You could trigger a Venezuelan default and, potentially, a broader debt crisis

By recent reckonings, the Venezuelan government—through sovereign debt or through debt owed by its state-owned oil company PDVSA—needs to meet at least $55 billion in international loan payments. And no one believes that the Central Bank has that much in hard currency and gold that it can make that. (The announcement this week of an MOU with the government of Angola to extract gold and diamonds and the Maduro Central Bank president’s declaration that the government will count diamonds as part of its international reserves both indicate that they are in a panic and that the government is bizarrely counting on a medieval return to a barter economy to pay off its creditors.)

So, a block on the country’s main source of hard currency will, almost inevitably provoke a Venezuelan default.
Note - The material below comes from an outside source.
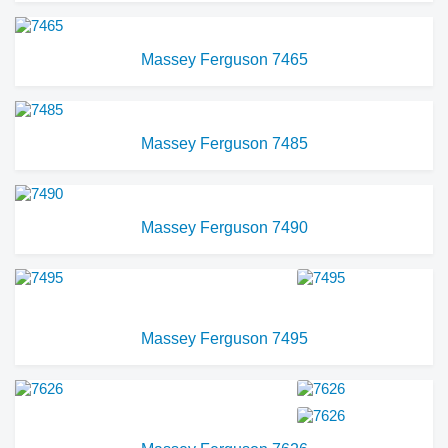
Massey Ferguson 7465
Massey Ferguson 7485
Massey Ferguson 7490
Massey Ferguson 7495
Alone, that will drive the country even further into economic despair and isolation—and again potentially putting the blame at the feet of the democratic opposition. A default and the lack of hard currency and isolation from international capital markets, wouldn’t hurt the regime, which has shown a remarkable willingness to impose the costs of its economic failings on its own people, as much as it would hurt the very people the U.S. and the opposition claims to defend. Social services, food and medicine imports would be cut. The National Guard and military’s budget for rubber bullets, tear gas, and truncheons though would likely remain the same.
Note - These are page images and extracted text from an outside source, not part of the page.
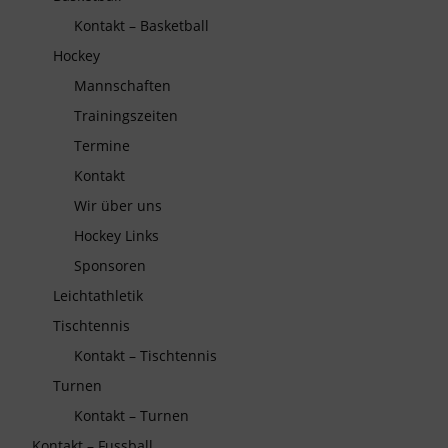
Kontakt – Basketball
Hockey
Mannschaften
Trainingszeiten
Termine
Kontakt
Wir über uns
Hockey Links
Sponsoren
Leichtathletik
Tischtennis
Kontakt – Tischtennis
Turnen
Kontakt – Turnen
Kontakt – Fussball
But there is even a darker scenario here. A Venezuelan default could trigger a broader debt crisis in the hemisphere. Yes, Venezuela is not Colombia, Peru or even Brazil which despite problems are on better economic terms. But capital markets are not rational and mom-and-pop investors are not always all that savvy about the nuances of Latin American economies or their governments’ solvency. In the past, individual countries’ seemingly isolated economic troubles—as in the 1997 Asian crisis—quickly spread across borders to countries that were not directly linked to the original risk.  

So, what is to be done?

I would like to think that there could be a broader strategy here: that by putting out there the potential that the U.S. may impose economic sector sanctions on Venezuela, and that the Trump administration is trying to force the hand of other countries and blocs (the European Union, Colombia, Chile, Mexico, Canada, for example) to step up with their own targeted sanctions to avoid a broader and destructive U.S. sanction policy.   

But such an effort would require an active behind-the-scenes-diplomatic effort to get Latin American and Western European countries to draw a line in the sand with the July 30th vote and declare that should it go forward, there would be targeted diplomatic and economic costs. If the Trump administration’s threat works to get them to do that, hey, I’ll take it. At least that’s what I’m hoping.